§ PROBLEM:
Copy out the text of every item below word for word, omitting the pictures.

§ THE RECORDS:
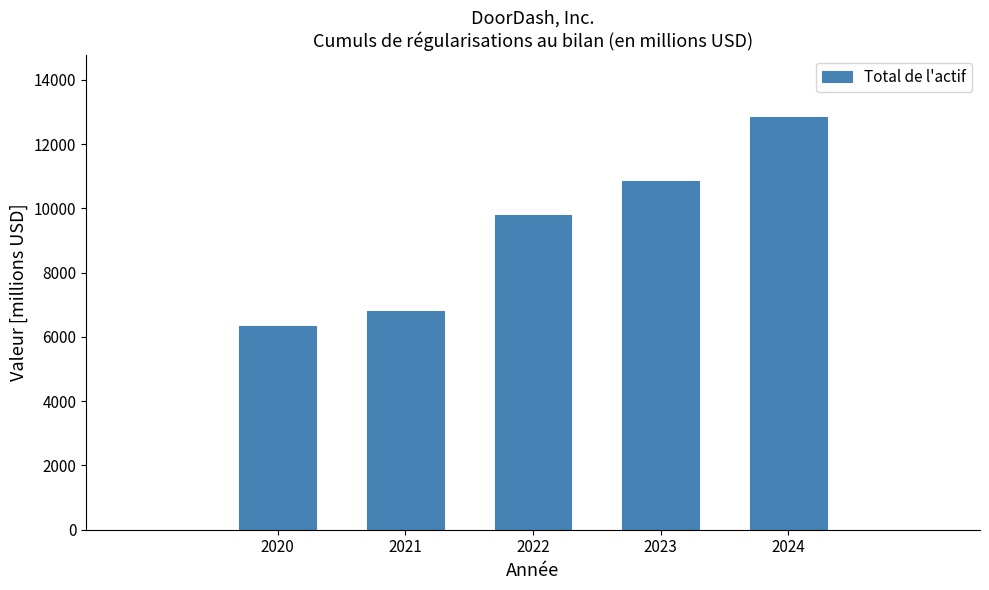

Reading left to right, list all the values displayed in this chart.

2020=6353	2021=6809	2022=9789	2023=10839	2024=12845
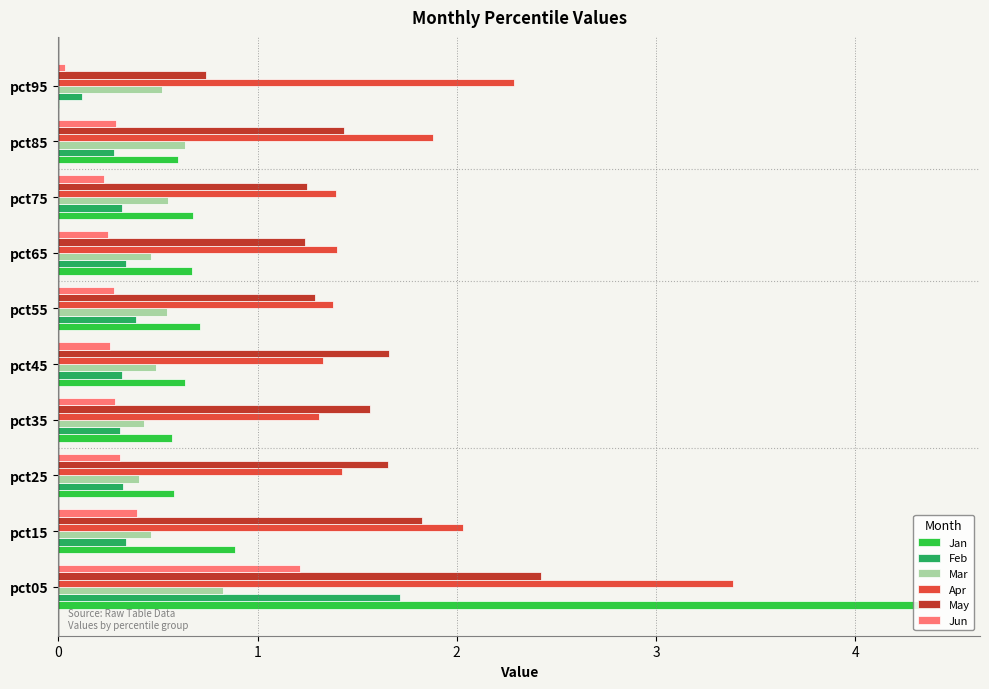

What is the sum of all Apr values?

17.8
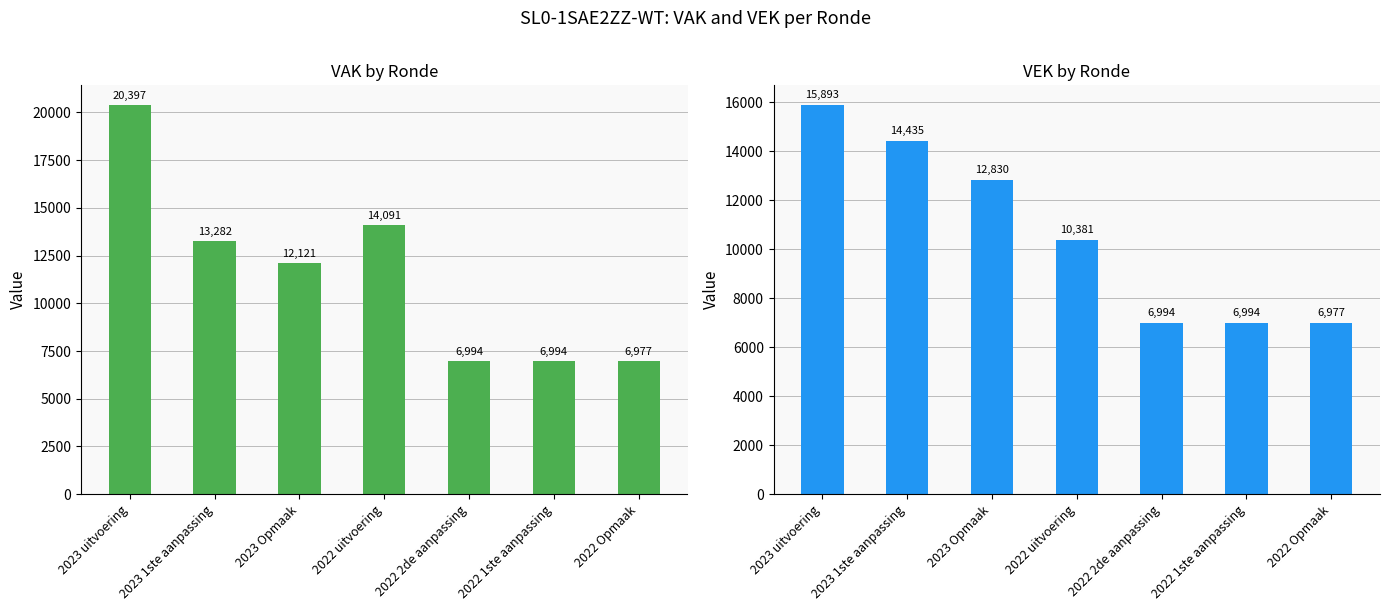

Is it true that VEK equals 2112 at 2022 1ste aanpassing?

False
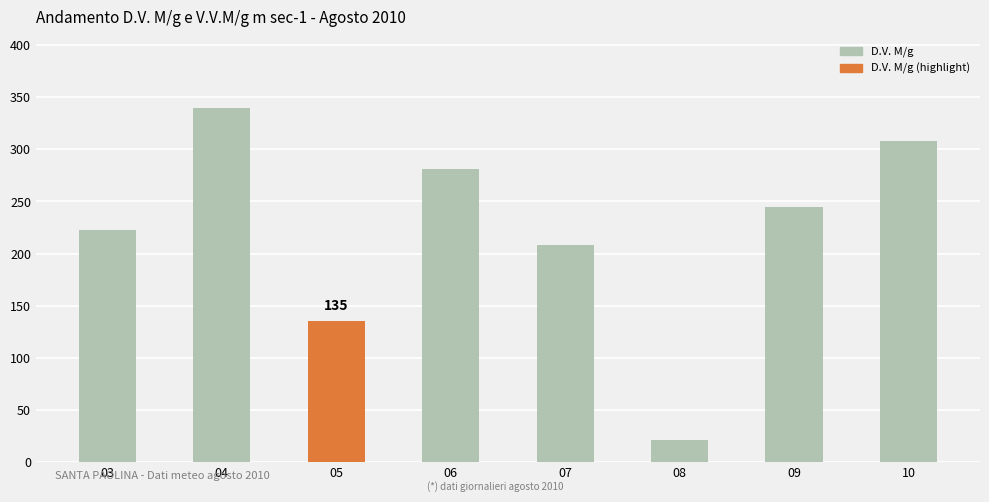

Is it true that the value at 05 is 135?

True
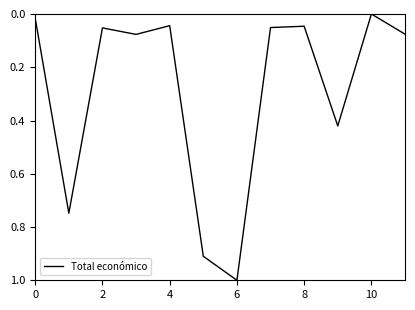

What is the difference between the maximum and minimum values?

1.0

§ REPLY TO THE TASK:
Reading left to right, list all the values displayed in this chart.

2020=6353	2021=6809	2022=9789	2023=10839	2024=12845

What is the sum of all Apr values?

17.8

Is it true that VEK equals 2112 at 2022 1ste aanpassing?

False

Is it true that the value at 05 is 135?

True

What is the difference between the maximum and minimum values?

1.0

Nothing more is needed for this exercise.